LECCEIl cerchio si stringe intorno agli autori dell’agguato a colpi di pistola avvenuto poco più di una settimana fa nell’area di servizio ‘Esso’, alle porte di Lecce.

Due le persone sulle quali si sta  concentrando l’attenzione dei  Carabinieri e della Polizia, che dopo un vertice,  martedì sera in procura, su disposizione del Pm Antonio Negro, seguono le indagini congiuntamente.

I nomi ci sono e sono quelli di due leccesi, gli stessi che con accurati riscontri, sarebbero stati immortalati nei filmati delle telecamere posizionati proprio nell’area di servizio.  Corrispondono le fattezze e l’altezza, anche se i volti delle due persone riprese durante la fuga non sono molto chiari.

Intanto, mentre si continua a cercare  Alessio Bellanova, 30 anni  di Cellino S.Marco, il giovane che era in compagnia di Davide Vadacca, vittima dell’agguato, l’attenzione si sposta su un episodio avvenuto qualche giorno fa in città: l’incendio di un chiosco di frutta e verdura sulla via per  Monteroni.  Un incendio di chiara origine dolosa  che potrebbe essere collegato proprio con l’agguato alla ‘Esso’. 

Il chiosco è infatti riconducibile ad una delle due persone responsabili della gambizzazione. In passato sarebbe stato il proprietario, ma ancora oggi ruoterebbe nella gestione dell’attività.

L’incendio del chiosco, quindi, potrebbe essere una vendetta, una prima risposta al ferimento di Vadacca, personaggio ben noto alle cronache, individuato come uomo molto vicino al boss Roberto Nisi, ora in carcere.

Lo scenario  nel quale si inquadra la gambizzazione di Vadacca, il traffico e lo spaccio di droga nell’interland leccese,  rende plausibile il rischio di vendette, anche sanguinose.

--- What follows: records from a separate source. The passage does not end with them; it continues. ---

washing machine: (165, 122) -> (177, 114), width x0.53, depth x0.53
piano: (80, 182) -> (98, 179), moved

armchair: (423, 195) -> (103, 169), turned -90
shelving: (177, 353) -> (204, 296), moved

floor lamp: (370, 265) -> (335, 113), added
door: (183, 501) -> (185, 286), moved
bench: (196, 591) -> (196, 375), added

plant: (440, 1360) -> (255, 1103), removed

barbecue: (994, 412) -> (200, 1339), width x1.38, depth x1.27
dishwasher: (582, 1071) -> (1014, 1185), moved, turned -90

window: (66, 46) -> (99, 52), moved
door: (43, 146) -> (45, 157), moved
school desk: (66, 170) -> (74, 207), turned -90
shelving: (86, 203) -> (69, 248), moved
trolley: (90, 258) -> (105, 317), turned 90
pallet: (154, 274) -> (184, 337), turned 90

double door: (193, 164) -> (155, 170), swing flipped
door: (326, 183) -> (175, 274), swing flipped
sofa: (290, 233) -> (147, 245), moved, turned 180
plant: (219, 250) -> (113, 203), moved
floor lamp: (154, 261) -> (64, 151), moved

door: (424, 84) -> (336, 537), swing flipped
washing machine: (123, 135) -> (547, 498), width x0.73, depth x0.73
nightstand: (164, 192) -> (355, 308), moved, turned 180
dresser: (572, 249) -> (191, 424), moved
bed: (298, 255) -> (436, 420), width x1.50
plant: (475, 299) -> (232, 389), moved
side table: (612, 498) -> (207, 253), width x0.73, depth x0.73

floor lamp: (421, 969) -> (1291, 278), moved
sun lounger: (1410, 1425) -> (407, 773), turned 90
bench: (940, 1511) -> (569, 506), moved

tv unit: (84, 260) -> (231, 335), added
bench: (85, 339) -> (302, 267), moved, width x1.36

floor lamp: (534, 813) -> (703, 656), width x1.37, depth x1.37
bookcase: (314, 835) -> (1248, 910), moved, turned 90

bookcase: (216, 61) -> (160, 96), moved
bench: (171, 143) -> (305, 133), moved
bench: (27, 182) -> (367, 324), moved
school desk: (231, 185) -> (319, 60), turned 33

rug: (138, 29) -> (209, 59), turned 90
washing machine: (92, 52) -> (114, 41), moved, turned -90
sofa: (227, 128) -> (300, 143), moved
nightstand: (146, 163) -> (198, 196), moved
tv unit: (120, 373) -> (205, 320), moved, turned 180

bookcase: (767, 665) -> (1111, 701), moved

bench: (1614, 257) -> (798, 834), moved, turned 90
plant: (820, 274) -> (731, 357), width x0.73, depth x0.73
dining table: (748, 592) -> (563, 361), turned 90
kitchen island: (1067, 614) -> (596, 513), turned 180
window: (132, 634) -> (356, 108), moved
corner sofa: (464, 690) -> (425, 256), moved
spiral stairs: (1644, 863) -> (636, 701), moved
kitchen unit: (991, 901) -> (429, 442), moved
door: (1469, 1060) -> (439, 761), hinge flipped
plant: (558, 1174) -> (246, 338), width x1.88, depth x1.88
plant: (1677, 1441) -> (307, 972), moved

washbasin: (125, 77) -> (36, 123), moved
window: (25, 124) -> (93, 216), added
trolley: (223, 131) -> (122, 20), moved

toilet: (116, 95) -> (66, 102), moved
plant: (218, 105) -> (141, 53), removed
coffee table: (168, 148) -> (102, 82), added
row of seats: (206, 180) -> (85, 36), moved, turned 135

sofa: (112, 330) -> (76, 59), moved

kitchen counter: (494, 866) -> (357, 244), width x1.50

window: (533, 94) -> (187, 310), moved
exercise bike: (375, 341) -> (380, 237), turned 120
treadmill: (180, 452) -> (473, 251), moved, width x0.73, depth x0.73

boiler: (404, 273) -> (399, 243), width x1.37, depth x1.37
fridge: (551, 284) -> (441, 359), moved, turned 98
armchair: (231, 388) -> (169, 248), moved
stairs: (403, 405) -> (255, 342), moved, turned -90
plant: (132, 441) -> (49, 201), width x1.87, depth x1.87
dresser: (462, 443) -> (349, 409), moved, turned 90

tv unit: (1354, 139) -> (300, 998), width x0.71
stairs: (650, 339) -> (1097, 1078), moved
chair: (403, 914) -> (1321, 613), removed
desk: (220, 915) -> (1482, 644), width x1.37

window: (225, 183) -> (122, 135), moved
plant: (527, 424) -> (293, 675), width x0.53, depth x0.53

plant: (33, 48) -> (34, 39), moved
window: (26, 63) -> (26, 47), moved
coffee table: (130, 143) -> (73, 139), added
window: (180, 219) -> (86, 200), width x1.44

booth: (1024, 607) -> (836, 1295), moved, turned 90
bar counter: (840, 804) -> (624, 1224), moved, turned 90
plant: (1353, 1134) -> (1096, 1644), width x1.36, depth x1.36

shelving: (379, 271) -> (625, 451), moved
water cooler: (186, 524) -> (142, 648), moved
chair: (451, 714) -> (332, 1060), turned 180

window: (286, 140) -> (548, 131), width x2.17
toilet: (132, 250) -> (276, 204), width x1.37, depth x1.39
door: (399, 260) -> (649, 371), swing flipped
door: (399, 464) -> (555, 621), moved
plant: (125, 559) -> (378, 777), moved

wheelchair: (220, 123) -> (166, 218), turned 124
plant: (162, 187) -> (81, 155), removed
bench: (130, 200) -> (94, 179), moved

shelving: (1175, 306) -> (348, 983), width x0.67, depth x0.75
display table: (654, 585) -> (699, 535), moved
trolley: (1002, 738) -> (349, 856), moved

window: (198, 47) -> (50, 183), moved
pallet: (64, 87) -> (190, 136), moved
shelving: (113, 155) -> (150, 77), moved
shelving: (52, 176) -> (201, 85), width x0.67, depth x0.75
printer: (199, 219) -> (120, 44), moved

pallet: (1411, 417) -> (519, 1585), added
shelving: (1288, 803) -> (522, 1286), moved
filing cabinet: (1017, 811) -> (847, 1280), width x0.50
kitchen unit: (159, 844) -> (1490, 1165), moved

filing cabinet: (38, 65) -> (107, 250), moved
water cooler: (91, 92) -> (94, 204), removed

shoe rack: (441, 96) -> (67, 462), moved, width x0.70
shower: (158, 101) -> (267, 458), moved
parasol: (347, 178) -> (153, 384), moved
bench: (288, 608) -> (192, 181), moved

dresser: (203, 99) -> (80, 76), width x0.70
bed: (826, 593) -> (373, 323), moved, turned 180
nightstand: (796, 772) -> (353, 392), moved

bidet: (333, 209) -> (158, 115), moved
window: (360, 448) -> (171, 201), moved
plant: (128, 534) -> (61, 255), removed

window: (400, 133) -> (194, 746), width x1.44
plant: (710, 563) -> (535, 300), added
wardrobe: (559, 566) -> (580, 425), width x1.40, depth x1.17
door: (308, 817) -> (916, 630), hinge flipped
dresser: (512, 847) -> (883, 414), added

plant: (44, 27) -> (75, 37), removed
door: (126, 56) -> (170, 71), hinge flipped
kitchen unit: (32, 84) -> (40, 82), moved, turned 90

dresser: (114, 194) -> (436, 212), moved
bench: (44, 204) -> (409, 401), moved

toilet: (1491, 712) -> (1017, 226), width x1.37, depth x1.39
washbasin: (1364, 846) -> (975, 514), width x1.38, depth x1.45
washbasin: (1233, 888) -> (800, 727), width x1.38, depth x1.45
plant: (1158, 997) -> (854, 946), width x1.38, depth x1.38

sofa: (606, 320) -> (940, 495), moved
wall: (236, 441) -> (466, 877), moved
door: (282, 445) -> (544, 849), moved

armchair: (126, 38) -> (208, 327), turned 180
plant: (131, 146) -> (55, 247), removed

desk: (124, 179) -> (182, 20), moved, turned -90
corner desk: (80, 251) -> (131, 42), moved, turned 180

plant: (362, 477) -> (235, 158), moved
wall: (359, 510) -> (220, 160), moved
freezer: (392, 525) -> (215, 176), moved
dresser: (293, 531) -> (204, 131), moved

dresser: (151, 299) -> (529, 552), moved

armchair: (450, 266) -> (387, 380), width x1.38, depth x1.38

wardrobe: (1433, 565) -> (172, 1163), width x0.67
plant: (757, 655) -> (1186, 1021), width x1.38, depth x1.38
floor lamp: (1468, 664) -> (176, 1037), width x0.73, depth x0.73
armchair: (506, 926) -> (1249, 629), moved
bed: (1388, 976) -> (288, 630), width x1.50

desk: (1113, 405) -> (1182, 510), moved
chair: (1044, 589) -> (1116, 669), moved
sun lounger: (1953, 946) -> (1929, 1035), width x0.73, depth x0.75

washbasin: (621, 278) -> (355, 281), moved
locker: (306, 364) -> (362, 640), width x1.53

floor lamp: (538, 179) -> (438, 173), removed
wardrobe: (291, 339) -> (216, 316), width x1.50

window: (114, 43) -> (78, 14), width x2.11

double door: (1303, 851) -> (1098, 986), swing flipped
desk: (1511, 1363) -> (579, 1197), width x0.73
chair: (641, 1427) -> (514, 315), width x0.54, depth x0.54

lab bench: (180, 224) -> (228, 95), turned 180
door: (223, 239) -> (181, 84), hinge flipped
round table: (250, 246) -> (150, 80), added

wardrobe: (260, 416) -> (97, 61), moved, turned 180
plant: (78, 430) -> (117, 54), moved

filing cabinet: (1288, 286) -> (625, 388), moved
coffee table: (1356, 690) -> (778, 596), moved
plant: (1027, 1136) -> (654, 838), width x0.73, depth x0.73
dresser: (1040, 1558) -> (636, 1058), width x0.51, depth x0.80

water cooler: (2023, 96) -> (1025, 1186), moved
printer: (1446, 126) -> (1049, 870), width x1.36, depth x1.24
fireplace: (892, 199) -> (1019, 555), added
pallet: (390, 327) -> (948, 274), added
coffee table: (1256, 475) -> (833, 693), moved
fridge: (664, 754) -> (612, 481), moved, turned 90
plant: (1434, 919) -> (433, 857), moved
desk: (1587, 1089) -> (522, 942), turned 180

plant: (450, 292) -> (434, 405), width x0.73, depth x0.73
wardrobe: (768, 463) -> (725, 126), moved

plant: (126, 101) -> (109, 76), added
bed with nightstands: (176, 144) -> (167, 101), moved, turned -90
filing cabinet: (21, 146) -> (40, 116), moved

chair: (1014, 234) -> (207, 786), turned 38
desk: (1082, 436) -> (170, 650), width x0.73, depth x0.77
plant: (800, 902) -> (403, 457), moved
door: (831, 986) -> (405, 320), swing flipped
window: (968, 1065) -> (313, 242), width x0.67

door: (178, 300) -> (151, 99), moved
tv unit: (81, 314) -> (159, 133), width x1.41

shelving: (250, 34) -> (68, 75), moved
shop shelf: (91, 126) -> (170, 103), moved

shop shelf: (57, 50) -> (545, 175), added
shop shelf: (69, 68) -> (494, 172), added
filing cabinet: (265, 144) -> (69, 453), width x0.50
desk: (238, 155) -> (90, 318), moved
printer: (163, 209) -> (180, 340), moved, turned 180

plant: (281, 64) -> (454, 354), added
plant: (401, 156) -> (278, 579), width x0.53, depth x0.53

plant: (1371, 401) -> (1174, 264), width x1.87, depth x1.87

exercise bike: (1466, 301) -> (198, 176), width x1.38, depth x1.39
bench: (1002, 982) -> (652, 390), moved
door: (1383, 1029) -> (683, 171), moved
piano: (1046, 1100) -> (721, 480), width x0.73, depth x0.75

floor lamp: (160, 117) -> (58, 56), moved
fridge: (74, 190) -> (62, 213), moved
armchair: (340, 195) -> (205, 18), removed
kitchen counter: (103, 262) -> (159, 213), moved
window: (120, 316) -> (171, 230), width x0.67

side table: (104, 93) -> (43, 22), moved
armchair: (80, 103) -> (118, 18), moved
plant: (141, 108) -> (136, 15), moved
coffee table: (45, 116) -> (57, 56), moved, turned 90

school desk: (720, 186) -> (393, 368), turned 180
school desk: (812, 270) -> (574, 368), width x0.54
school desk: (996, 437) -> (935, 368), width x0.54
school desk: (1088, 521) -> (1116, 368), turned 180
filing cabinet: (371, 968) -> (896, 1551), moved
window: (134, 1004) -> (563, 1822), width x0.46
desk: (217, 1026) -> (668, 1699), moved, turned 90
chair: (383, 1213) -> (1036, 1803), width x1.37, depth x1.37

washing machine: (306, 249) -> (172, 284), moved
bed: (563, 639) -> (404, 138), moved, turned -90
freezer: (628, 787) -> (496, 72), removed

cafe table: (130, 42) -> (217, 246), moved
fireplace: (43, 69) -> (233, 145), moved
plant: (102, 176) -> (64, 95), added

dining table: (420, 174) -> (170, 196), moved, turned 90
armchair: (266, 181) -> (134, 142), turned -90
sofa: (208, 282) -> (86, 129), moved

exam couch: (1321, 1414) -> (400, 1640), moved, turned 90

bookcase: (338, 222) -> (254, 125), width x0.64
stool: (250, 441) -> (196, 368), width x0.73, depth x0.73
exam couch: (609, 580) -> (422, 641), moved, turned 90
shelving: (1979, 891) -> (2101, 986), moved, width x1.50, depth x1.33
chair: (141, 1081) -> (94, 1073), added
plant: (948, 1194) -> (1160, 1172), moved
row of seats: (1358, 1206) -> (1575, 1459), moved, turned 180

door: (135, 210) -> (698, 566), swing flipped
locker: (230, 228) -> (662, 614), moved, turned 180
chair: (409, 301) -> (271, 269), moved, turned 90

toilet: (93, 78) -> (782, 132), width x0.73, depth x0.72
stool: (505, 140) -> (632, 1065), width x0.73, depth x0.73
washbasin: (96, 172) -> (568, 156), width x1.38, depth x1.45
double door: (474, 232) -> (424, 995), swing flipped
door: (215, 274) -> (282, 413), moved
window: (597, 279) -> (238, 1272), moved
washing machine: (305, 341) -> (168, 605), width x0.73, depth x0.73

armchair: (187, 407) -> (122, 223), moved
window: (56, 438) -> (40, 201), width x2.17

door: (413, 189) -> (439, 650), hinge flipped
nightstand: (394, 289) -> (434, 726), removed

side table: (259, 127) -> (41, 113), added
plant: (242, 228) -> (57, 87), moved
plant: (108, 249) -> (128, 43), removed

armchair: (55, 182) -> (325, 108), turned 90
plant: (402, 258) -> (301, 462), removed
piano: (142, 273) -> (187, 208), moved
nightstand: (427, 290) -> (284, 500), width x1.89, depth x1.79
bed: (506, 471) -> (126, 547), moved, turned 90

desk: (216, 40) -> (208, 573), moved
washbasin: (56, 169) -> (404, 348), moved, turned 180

Su questo si concentrano ora le indagini, che si incrociano a questo punto con quelle della Guardia di Finanza:  Alessio Bellanova, infatti, dovrà raccontare agli inquirenti cosa accadde alla ‘Esso’ la sera del 30 ottobre scorso, ma anche dare spiegazioni sui 34 chili di marijuana trovati a San Cataldo dai finanzieri che costarono l’arresto a Luca Dattis, ma di cui  Alessio Bellanova si è accollato la proprietà.